TASK DETAILS: Filter the lines below, keeping each one that holds "Right".
####################
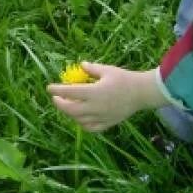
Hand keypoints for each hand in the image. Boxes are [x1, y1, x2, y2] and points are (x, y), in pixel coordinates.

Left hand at [46, 62, 168, 132]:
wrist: (142, 93)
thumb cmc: (125, 79)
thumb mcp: (107, 70)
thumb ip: (92, 68)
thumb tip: (80, 65)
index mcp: (94, 92)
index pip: (69, 92)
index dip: (57, 90)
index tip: (49, 88)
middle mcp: (95, 107)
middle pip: (70, 110)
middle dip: (60, 104)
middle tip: (56, 98)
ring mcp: (101, 117)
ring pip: (78, 120)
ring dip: (70, 113)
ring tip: (69, 105)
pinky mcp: (107, 124)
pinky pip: (90, 128)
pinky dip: (82, 123)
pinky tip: (81, 117)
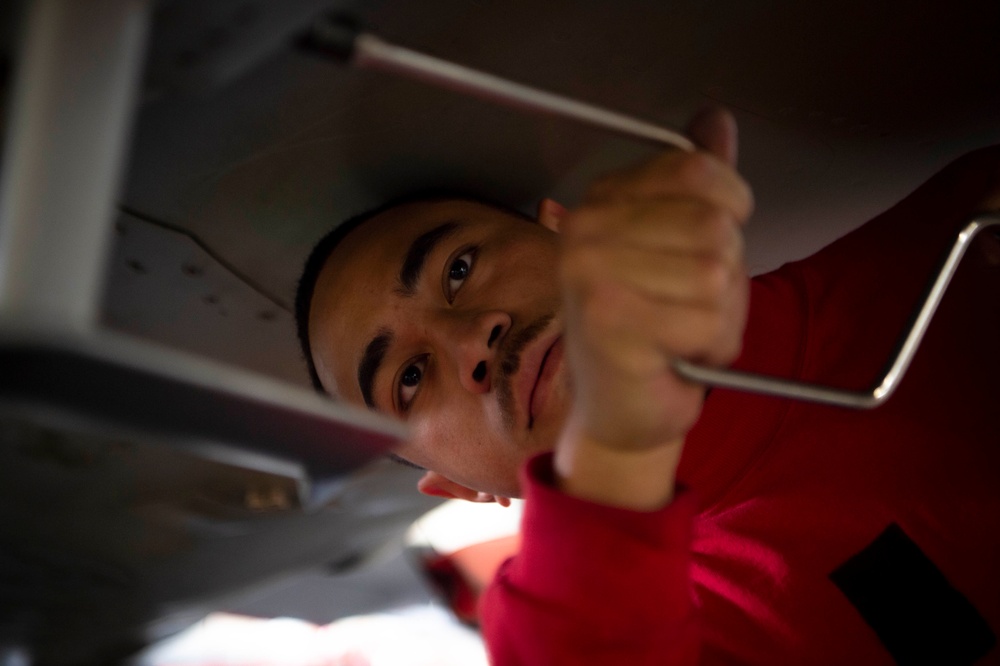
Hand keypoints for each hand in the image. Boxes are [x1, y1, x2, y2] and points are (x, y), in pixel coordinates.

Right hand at [557, 108, 751, 471]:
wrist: (620, 412)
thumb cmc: (653, 330)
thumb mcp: (679, 245)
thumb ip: (699, 183)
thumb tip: (715, 118)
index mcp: (605, 198)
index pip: (699, 171)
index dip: (729, 213)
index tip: (703, 251)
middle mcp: (587, 226)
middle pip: (715, 227)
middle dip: (725, 279)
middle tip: (687, 309)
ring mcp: (591, 271)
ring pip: (717, 275)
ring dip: (721, 318)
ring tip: (683, 334)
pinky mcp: (606, 319)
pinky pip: (706, 322)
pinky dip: (709, 348)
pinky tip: (675, 356)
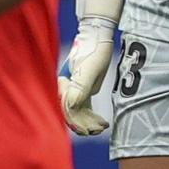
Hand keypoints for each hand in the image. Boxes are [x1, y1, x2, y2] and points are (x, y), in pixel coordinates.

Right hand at [58, 13, 117, 135]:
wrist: (98, 37)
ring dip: (89, 121)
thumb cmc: (94, 51)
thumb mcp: (90, 70)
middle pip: (72, 112)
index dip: (76, 122)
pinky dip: (92, 116)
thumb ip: (80, 87)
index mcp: (65, 84)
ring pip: (79, 111)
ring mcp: (75, 88)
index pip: (68, 108)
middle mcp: (67, 87)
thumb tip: (70, 106)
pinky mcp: (83, 88)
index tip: (88, 131)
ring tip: (103, 127)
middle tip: (99, 130)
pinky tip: (103, 122)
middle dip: (84, 124)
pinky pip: (85, 106)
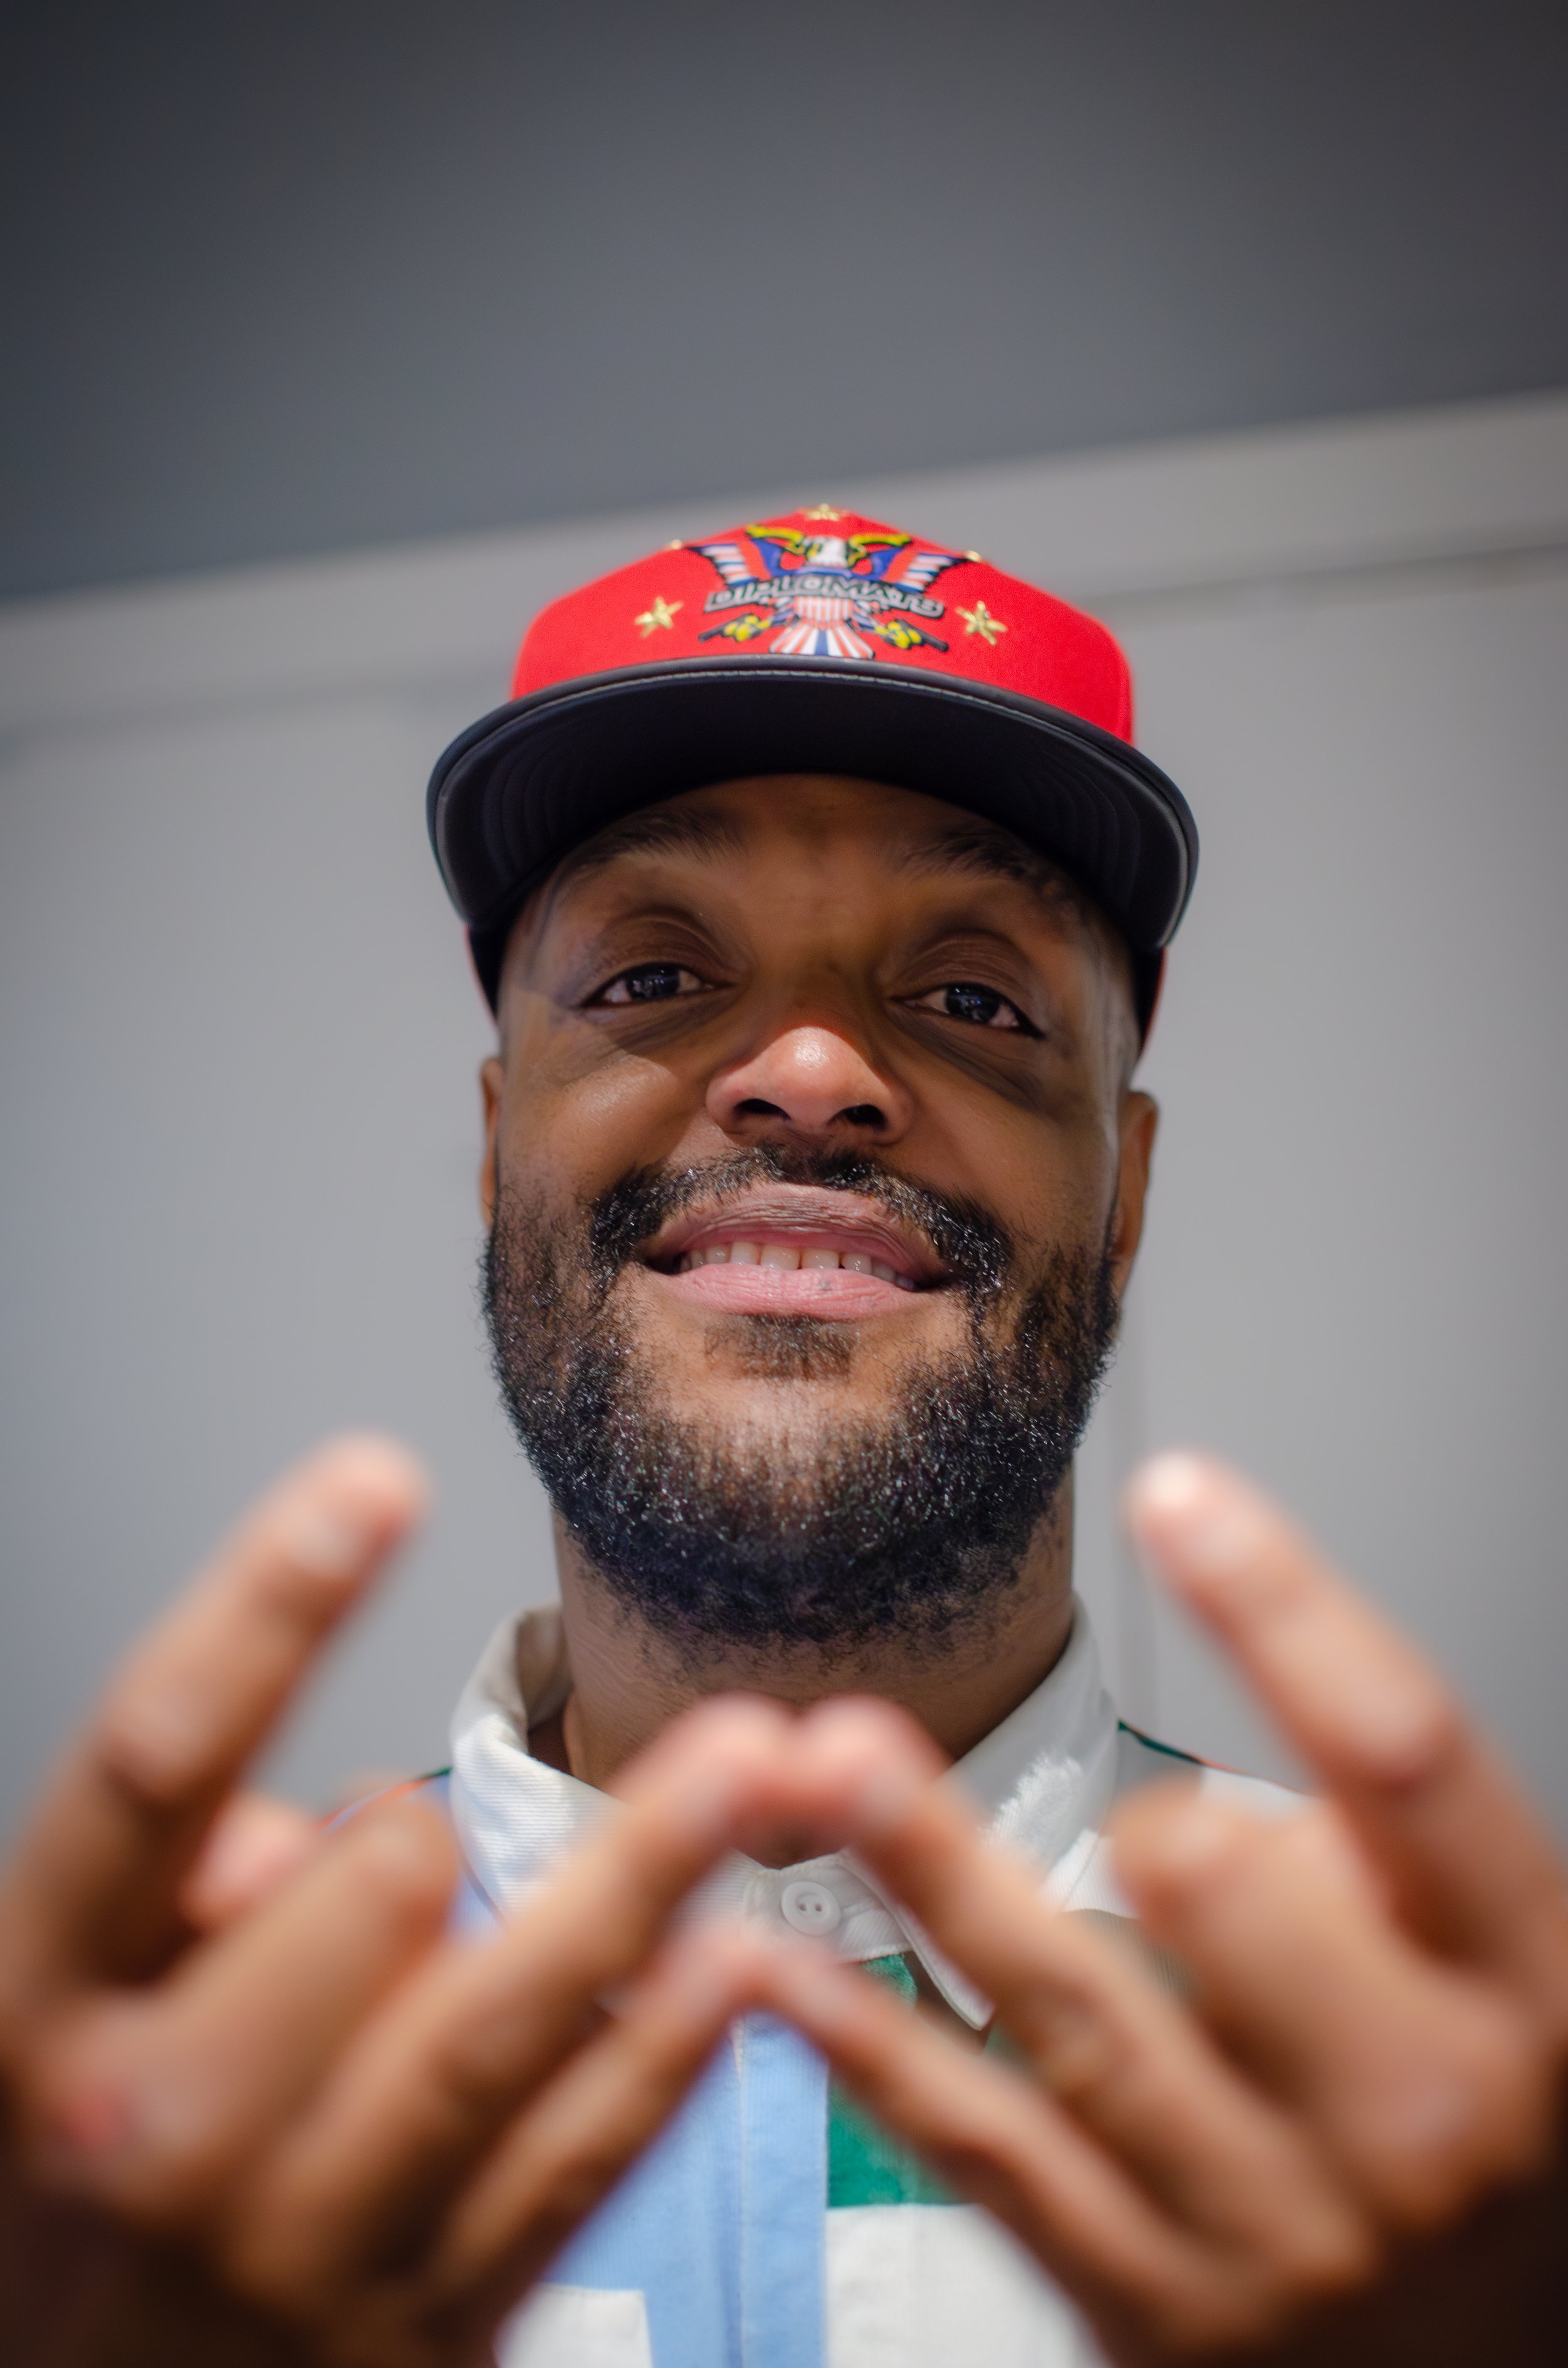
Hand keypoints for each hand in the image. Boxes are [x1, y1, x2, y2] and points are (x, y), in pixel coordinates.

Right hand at [0, 1439, 818, 2366]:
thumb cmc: (70, 2179)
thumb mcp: (57, 2010)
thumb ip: (178, 1886)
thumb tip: (339, 1826)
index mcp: (36, 2014)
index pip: (153, 1768)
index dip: (267, 1609)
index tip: (376, 1477)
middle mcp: (157, 2132)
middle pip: (365, 1896)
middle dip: (433, 1826)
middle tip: (445, 1824)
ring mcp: (298, 2249)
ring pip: (499, 2024)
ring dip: (644, 1879)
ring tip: (760, 1758)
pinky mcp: (421, 2338)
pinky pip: (563, 2172)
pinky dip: (660, 2061)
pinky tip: (744, 1962)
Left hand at [753, 1456, 1567, 2362]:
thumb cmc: (1487, 2124)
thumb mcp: (1508, 1970)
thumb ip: (1388, 1853)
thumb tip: (1221, 1750)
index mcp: (1517, 1984)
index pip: (1403, 1757)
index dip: (1287, 1608)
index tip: (1179, 1492)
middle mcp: (1402, 2105)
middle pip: (1231, 1904)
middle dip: (1147, 1816)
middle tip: (1128, 1800)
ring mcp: (1265, 2219)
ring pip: (1071, 2016)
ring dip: (935, 1873)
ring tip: (832, 1756)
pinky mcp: (1146, 2302)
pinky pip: (991, 2153)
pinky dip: (873, 2054)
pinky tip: (776, 1967)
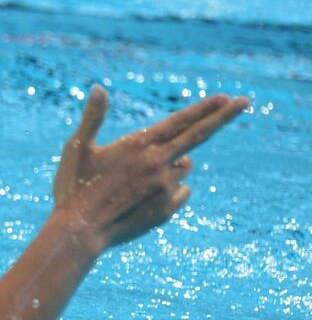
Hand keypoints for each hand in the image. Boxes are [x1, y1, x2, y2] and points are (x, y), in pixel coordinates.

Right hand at [53, 87, 247, 248]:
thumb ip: (93, 117)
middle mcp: (158, 163)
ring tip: (141, 176)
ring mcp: (166, 188)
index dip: (204, 108)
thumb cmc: (73, 187)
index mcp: (138, 145)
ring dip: (174, 163)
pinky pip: (181, 191)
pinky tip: (147, 195)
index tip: (226, 97)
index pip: (180, 121)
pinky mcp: (167, 210)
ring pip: (183, 167)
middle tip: (245, 101)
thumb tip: (99, 88)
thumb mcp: (78, 148)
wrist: (80, 231)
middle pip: (200, 136)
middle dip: (224, 116)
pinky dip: (171, 188)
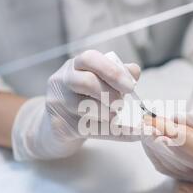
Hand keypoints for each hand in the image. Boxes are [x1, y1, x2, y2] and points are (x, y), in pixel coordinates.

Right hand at [12, 50, 140, 160]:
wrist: (59, 124)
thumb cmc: (83, 98)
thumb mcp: (99, 82)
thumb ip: (117, 75)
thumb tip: (134, 72)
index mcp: (76, 65)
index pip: (90, 59)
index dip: (113, 71)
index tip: (130, 86)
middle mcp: (63, 80)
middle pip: (87, 82)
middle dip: (110, 94)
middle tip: (120, 104)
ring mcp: (58, 102)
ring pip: (85, 107)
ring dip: (107, 114)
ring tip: (115, 117)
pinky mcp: (60, 124)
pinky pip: (90, 128)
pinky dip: (114, 132)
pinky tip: (129, 133)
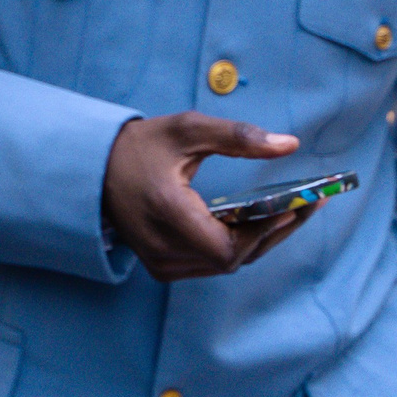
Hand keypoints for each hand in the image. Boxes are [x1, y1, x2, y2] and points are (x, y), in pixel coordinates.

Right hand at [102, 112, 312, 280]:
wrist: (92, 169)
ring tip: (286, 213)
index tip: (293, 207)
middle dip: (272, 233)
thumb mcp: (187, 130)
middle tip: (304, 206)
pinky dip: (235, 247)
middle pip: (234, 259)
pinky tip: (251, 224)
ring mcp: (160, 260)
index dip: (264, 232)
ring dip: (258, 241)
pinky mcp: (160, 266)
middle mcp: (162, 245)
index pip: (228, 247)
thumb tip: (290, 144)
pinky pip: (210, 265)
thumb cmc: (140, 146)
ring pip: (225, 265)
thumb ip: (238, 136)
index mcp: (168, 213)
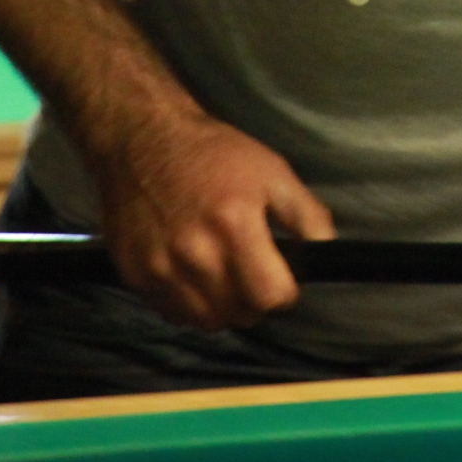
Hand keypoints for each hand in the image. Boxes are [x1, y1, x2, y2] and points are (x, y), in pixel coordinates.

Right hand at [88, 105, 334, 329]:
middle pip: (240, 314)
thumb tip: (326, 253)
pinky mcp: (135, 274)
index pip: (271, 296)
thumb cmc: (214, 154)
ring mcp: (161, 267)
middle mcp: (195, 252)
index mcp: (234, 225)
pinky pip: (173, 313)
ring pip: (207, 321)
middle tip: (253, 274)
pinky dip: (190, 305)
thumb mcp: (273, 172)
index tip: (282, 277)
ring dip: (224, 308)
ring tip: (225, 277)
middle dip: (255, 300)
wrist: (144, 139)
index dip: (285, 291)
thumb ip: (307, 216)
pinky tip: (195, 275)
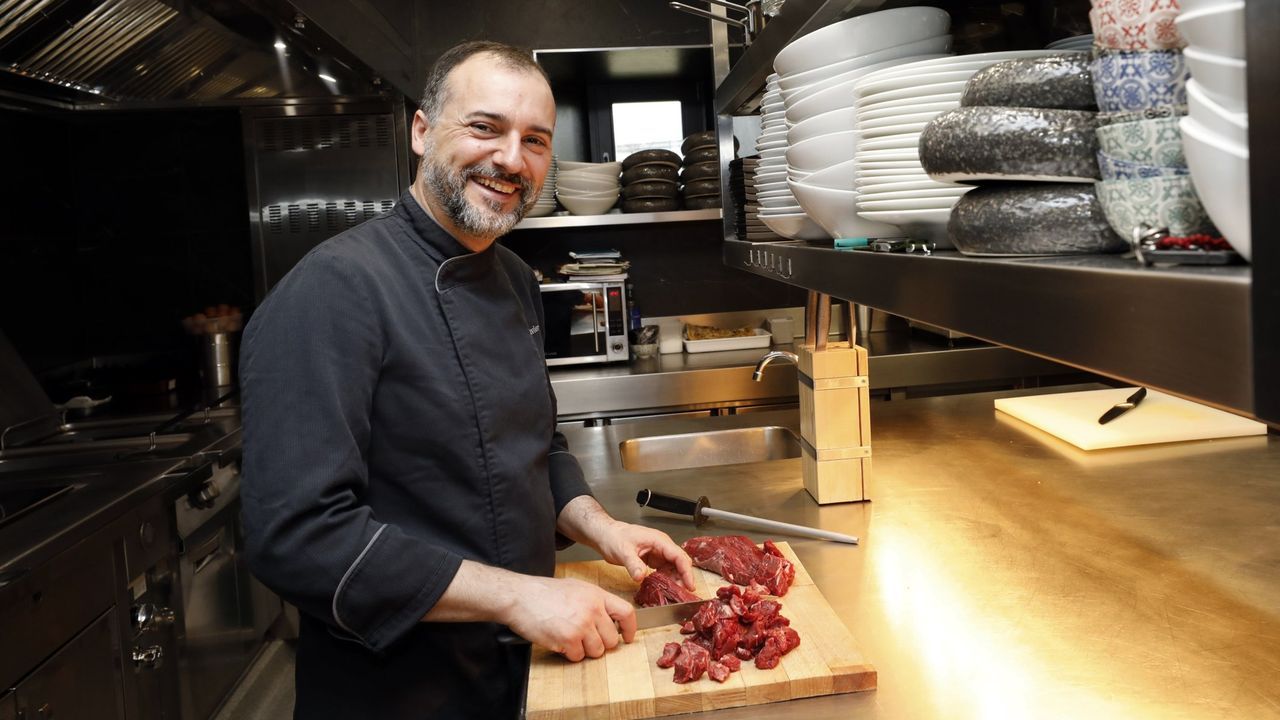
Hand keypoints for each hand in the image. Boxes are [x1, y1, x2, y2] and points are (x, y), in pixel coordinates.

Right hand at [504, 576, 637, 661]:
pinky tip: (559, 641)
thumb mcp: (576, 588)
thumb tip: (608, 618)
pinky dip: (569, 653)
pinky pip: (578, 656)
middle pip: (612, 639)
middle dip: (600, 643)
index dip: (630, 628)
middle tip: (586, 639)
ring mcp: (581, 626)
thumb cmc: (543, 592)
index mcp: (596, 595)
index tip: (628, 637)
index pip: (626, 612)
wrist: (520, 597)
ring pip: (596, 651)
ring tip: (570, 638)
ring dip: (584, 650)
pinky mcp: (567, 640)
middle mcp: (592, 610)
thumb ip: (594, 602)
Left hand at [595, 521, 695, 590]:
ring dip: (675, 580)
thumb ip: (633, 564)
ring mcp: (658, 552)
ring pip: (673, 567)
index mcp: (658, 540)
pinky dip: (666, 579)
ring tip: (675, 594)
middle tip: (684, 594)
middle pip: (679, 562)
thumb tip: (641, 576)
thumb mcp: (623, 551)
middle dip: (684, 578)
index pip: (678, 556)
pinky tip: (664, 588)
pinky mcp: (652, 559)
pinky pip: (664, 570)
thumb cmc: (614, 537)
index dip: (686, 571)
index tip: (690, 585)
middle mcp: (661, 546)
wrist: (606, 535)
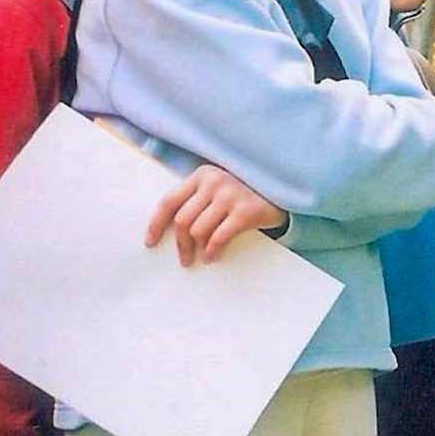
####################
RESPONSE FOR THIS EXERCISE:
Right hand at [557, 108, 751, 471]:
Right hand at [58, 13, 117, 135]:
Right hand at [0, 1439, 818, 2366]:
Right hand at [53, 87, 247, 248]:
Right hand at [12, 50, 140, 160]:
Right hand at [102, 112, 312, 280]:
Right hand at [88, 105, 334, 329]:
Right hand at [504, 576, 637, 661]:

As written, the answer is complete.